Last modified: 2014-09-30 16:05:36 UTC
In the following wikitext, a Parsoid round-trip results in the closing blockquote tag being lost: : <blockquote> foo : </blockquote> I haven't seen anything like this happen prior to the resolution of bug #64901, so I wonder if it may be a regression.
No, it is not a regression. It doesn't roundtrip in edit mode. See output (I've removed a serializer warning to remove clutter). But, selser will preserve it in most cases except probably where the line containing the end blocktag is edited. ---------- [subbu@earth lib] echo ":<blockquote>\nfoo\n:</blockquote>" | node parse --wt2wt --rtTestMode true :<blockquote> foo :</blockquote> [subbu@earth lib] echo ":<blockquote>\nfoo\n:</blockquote>" | node parse --wt2wt :<blockquote> foo : ---------- In this case, the wikitext is badly nested and the opening and closing blockquote tags are considered nested in separate dl-dt lists and the treebuilder will close the opening tag automatically within the first list and strip the closing tab from the second list. Parsoid recovers this information about fixups from the DOM and adds fixup information. In normal wt2wt mode, that information is used since the DOM could have been edited since (to fix the errors, for ex.). So, the behavior is as expected.

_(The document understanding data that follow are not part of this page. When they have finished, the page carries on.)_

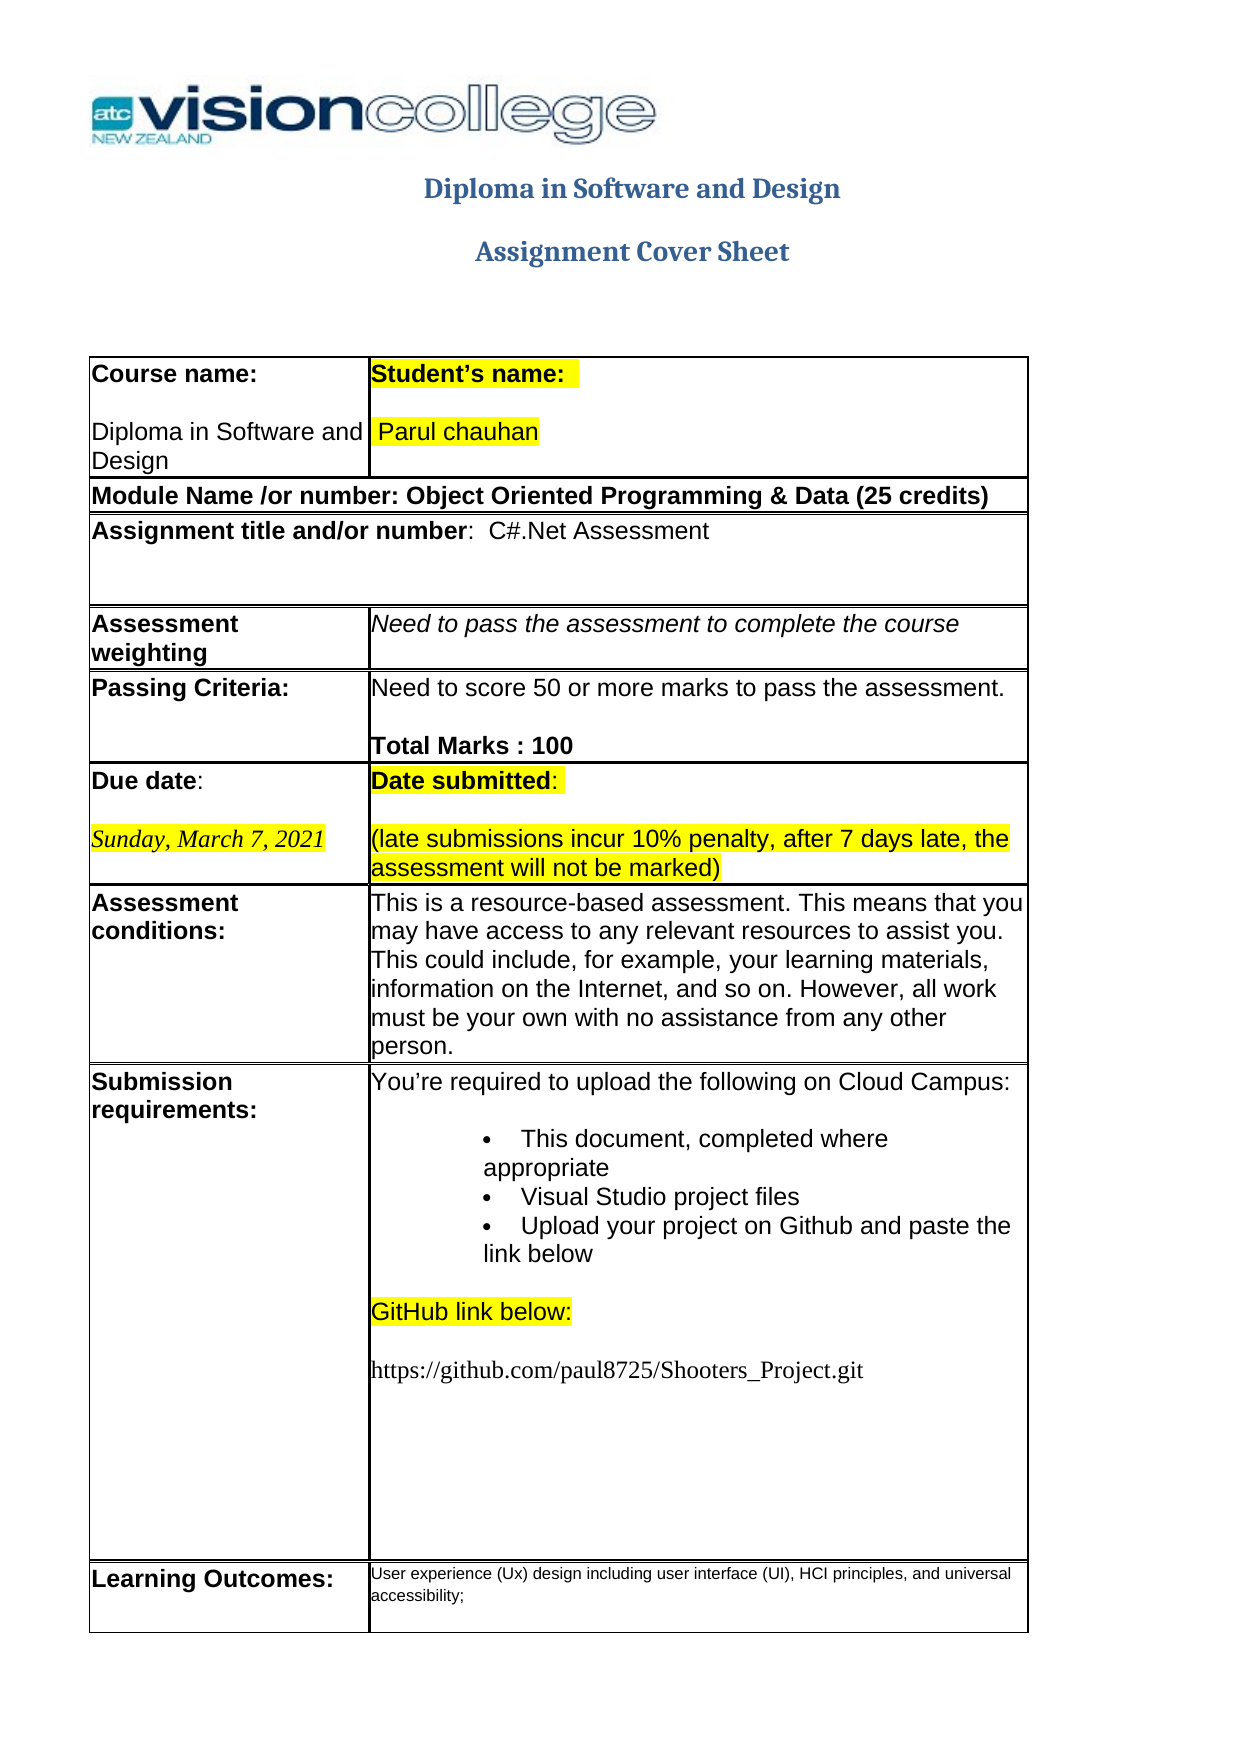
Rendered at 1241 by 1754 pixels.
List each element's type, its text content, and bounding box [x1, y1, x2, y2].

table_cell You’re required to upload the following on Cloud Campus: This document, completed where appropriate Visual Studio project files Upload your project on Github and paste the link below GitHub link below: https://github.com/paul8725/Shooters_Project.git [371, 1065, 1027, 1559]
table_cell Date submitted: (late submissions incur 10% penalty, after 7 days late, the assessment will not be marked) [371, 764, 1027, 883]
table_cell Assessment weighting [90, 608, 368, 668]
text Assignment Cover Sheet [124, 235, 1146, 269]
table_header Course name: Diploma in Software and Design [90, 358, 368, 476]
table_cell User experience (Ux) design including user interface (UI), HCI principles, and universal accessibility; Coding – object oriented, procedural; Source and version control; Application of the core software development concepts and practice, underpinned in the fourth outcome of the New Zealand Certificate in Information Technology (Level 5) [Ref: 2595]. [371, 1563, 1027, 1632]
table_cell Passing Criteria: [90, 672, 368, 761]
table_cell Assessment conditions: [90, 886, 368, 1062]
table_cell Need to pass the assessment to complete the course [371, 608, 1027, 668]
table_cell Learning Outcomes: [90, 1563, 368, 1632]
table_cell Submission requirements: [90, 1065, 368, 1559]
table_header Student’s name: Parul chauhan [371, 358, 1027, 476]
table_cell Due date: Sunday, March 7, 2021 [90, 764, 368, 883]
table_cell This is a resource-based assessment. This means that you may have access to any relevant resources to assist you. This could include, for example, your learning materials, information on the Internet, and so on. However, all work must be your own with no assistance from any other person. [371, 886, 1027, 1062]
picture [88, 75, 678, 148]
table_cell Module Name /or number: Object Oriented Programming & Data (25 credits) [90, 479, 1027, 511]
text Diploma in Software and Design [124, 173, 1146, 206]
table_cell Assignment title and/or number: C#.Net Assessment [90, 515, 1027, 604]
table_cell Need to score 50 or more marks to pass the assessment. Total Marks : 100 [371, 672, 1027, 761]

(In reply to ssastry from comment #1) > (I've removed a serializer warning to remove clutter). But, selser will > preserve it in most cases except probably where the line containing the end > blocktag is edited. In that case, reopening as an issue with selser, because it's not handling this right then. Here's the edit where this was actually a problem: https://en.wikipedia.org/w/index.php?title=Talk:Neil_deGrasse_Tyson&diff=627662324&oldid=627660338 The blockquote that was removed was 1000 lines away from the actual changes.
$ echo ":<blockquote>\na\n:</blockquote>\nb" | node parse --rtTestMode true ... <dl data-parsoid='{"dsr":[0,13,0,0]}'><dd data-parsoid='{"dsr":[0,13,1,0]}'><blockquote data-parsoid='{"stx":"html","autoInsertedEnd":true,"dsr":[1,13,12,0]}'></blockquote></dd></dl> <p data-parsoid='{"dsr":[14,15,0,0]}'>a</p> <dl data-parsoid='{"dsr":[16,17,0,0]}'><dd data-parsoid='{"dsr":[16,17,1,0]}'></dd></dl><meta typeof="mw:Placeholder/StrippedTag" data-parsoid='{"src":"</blockquote>","name":"BLOCKQUOTE","dsr":[17,30,null,null]}'/> <p data-parsoid='{"dsr":[31,32,0,0]}'>b</p> ... So, the dsr info from the stripped tag is lost. Perhaps, we should wrap these stripped tags in a placeholder span so that it carries the dsr information in edit mode. In an editor, it will show up as an empty span (and not sure what the editing implications are for this solution). But for this editing issue that needs resolution, this should be a straightforward fix in the markTreeBuilderFixups pass. I am marking this low priority since this is not a big issue as far as I can tell. Feel free to bump up the priority if there are other scenarios where this might be a problem.